## What to work on
Using the entries that follow, state how many lines contain the word "down". The response is that number and nothing more.

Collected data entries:

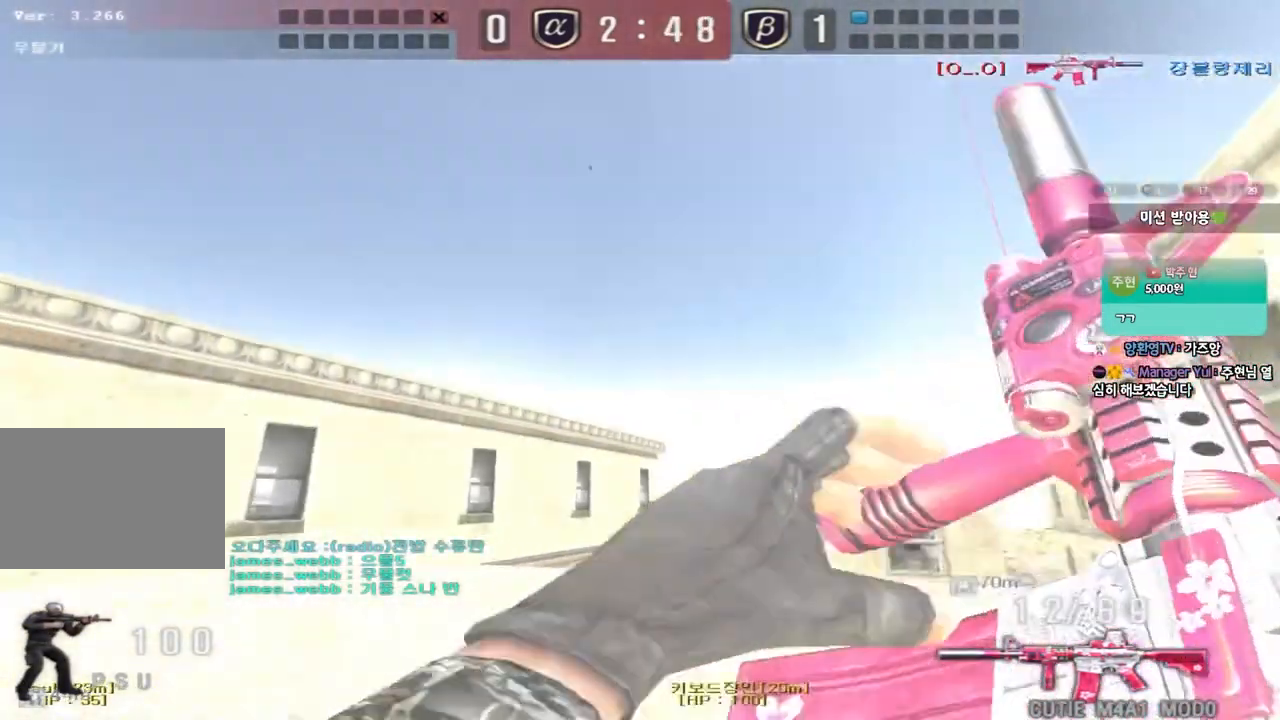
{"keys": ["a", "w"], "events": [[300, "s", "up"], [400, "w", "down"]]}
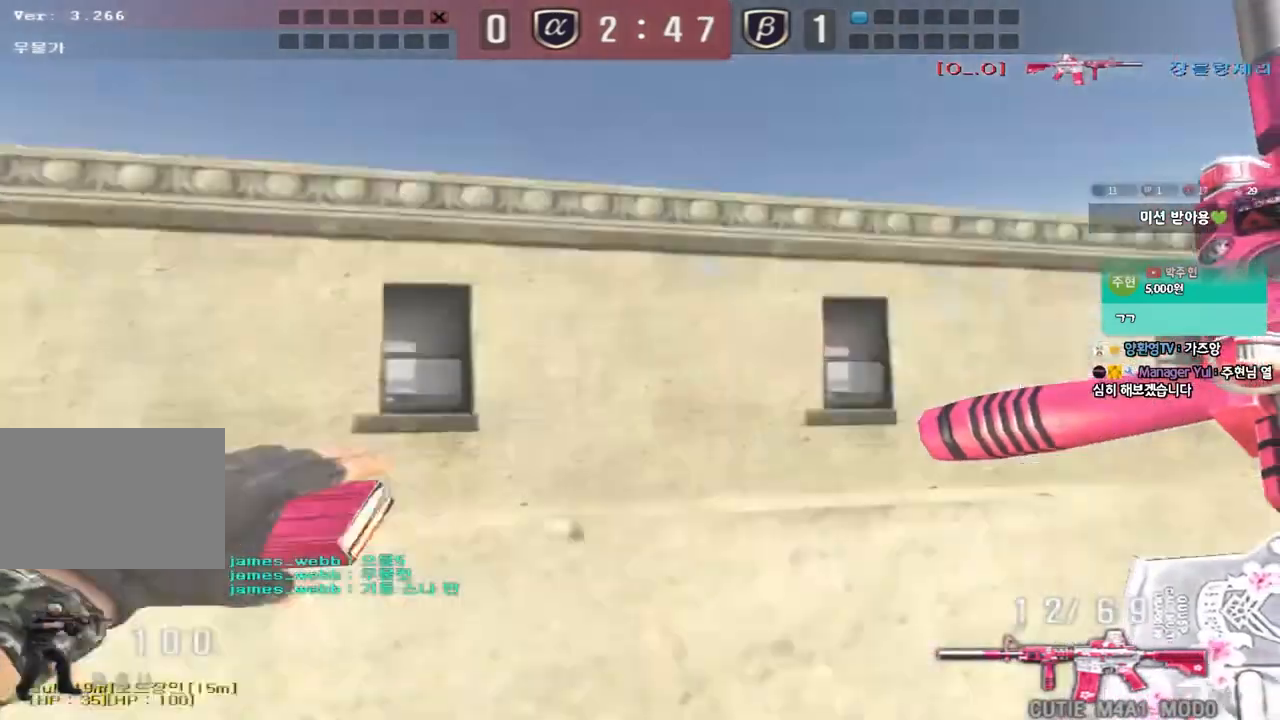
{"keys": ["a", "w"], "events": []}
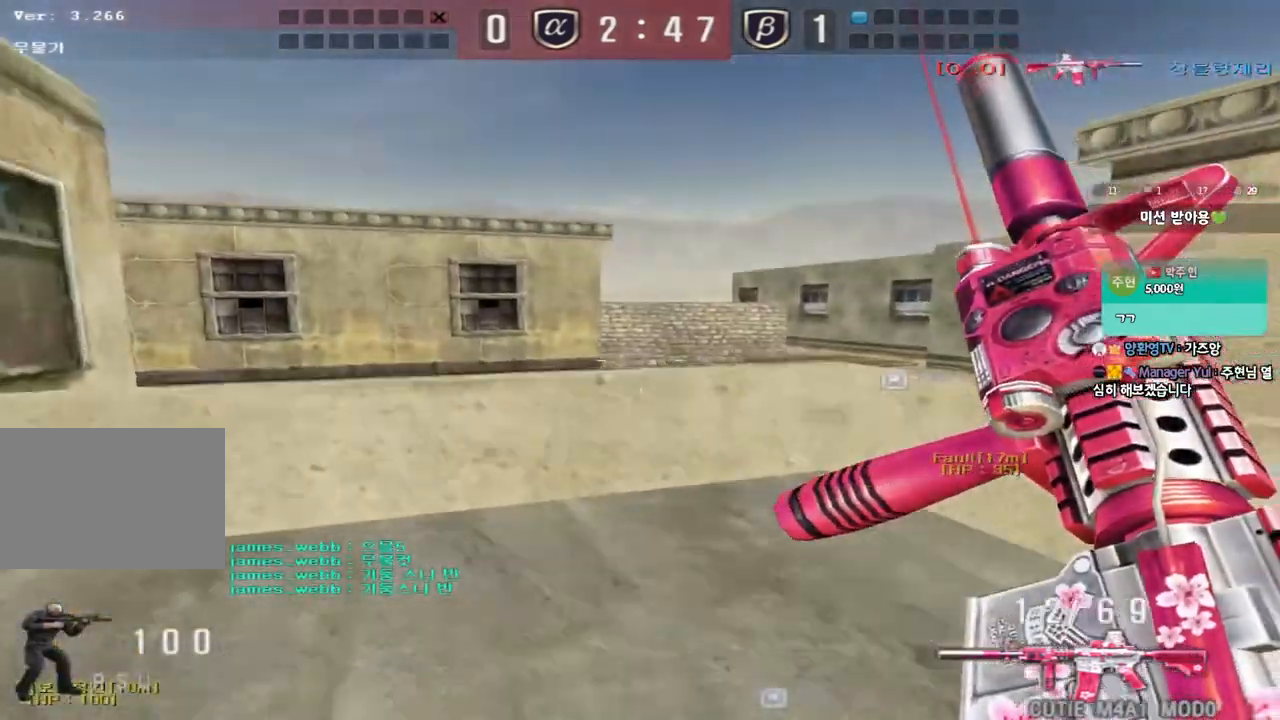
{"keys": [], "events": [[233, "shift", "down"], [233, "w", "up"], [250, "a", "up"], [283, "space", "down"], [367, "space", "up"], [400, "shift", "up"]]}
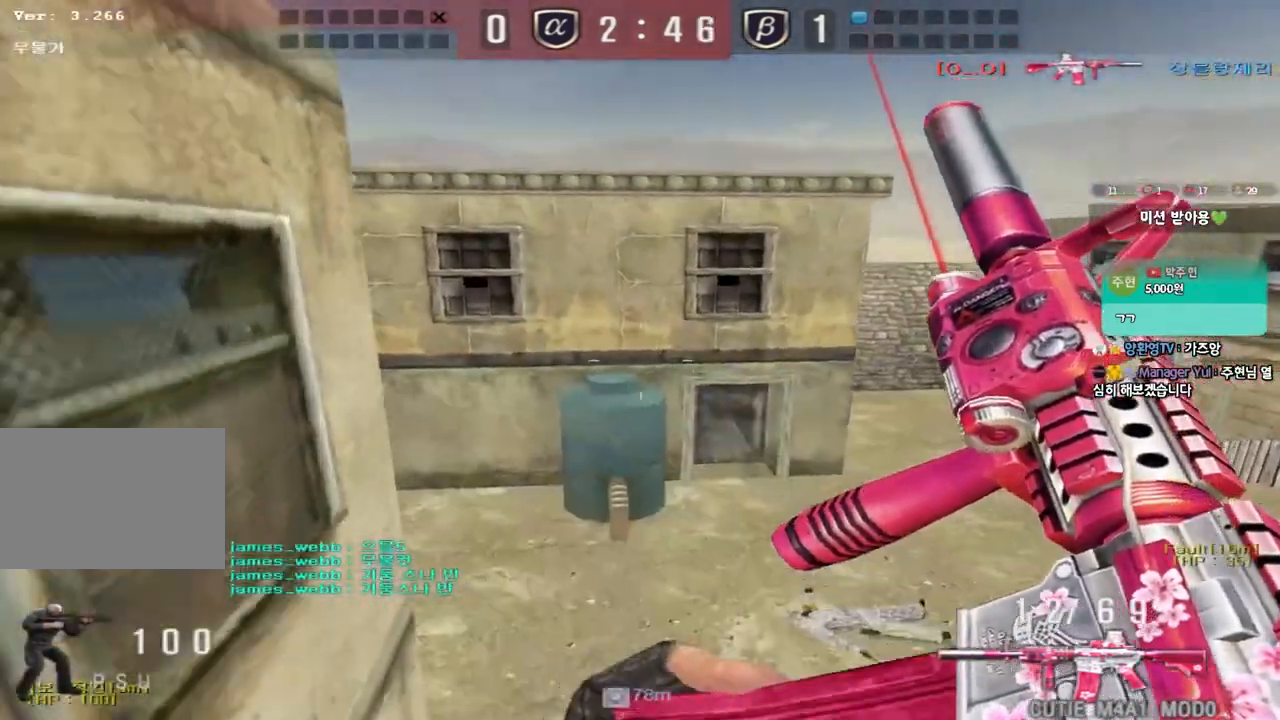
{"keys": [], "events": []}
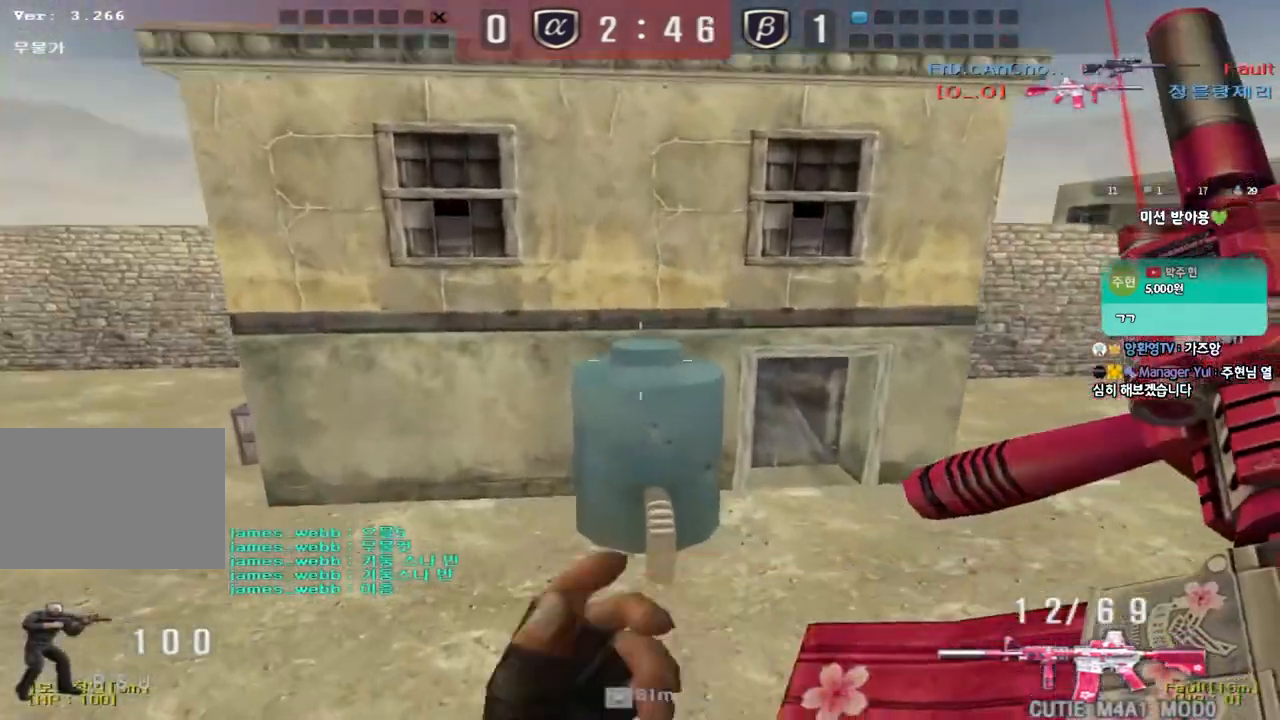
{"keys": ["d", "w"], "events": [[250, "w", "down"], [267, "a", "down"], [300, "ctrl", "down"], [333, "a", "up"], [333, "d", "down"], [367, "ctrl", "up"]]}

## Answer for this exercise
3